=== Section Start ===

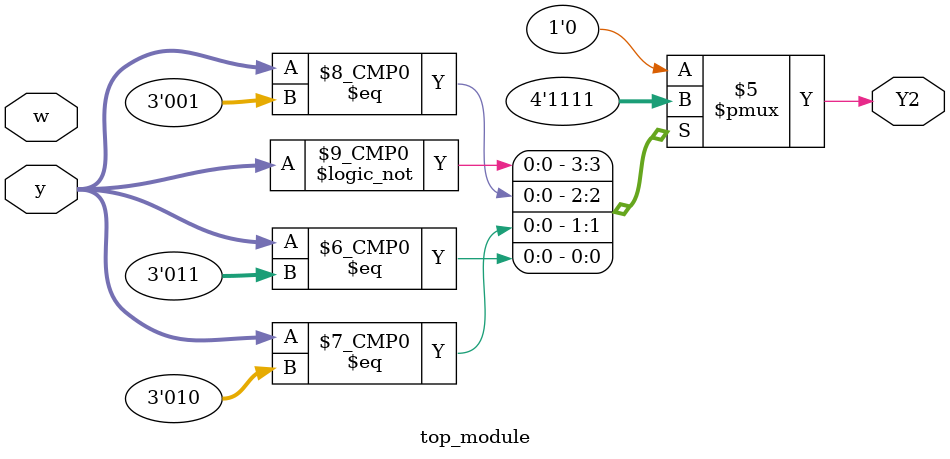
<source format=sv>
module top_module(
    input [3:1] y,
    input w,
    output reg Y2);
    
    always @(y or w) begin
        case(y)
            3'b000: Y2 = 1'b1;
            3'b001: Y2 = 1'b1;
            3'b010: Y2 = 1'b1;
            3'b011: Y2 = 1'b1;
            3'b100: Y2 = 1'b0;
            3'b101: Y2 = 1'b0;
            default: Y2 = 1'b0;
        endcase
    end
    
endmodule

</source>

=== Section End ===

**REQUEST:**
Leave out the pictures, then give all the records again exactly.

**YOUR SOLUTION:**
<source format=sv>
module top_module(
    input [3:1] y,
    input w,
    output reg Y2);
    
    always @(y or w) begin
        case(y)
            3'b000: Y2 = 1'b1;
            3'b001: Y2 = 1'b1;
            3'b010: Y2 = 1'b1;
            3'b011: Y2 = 1'b1;
            3'b100: Y2 = 1'b0;
            3'b101: Y2 = 1'b0;
            default: Y2 = 1'b0;
        endcase
    end
    
endmodule

</source>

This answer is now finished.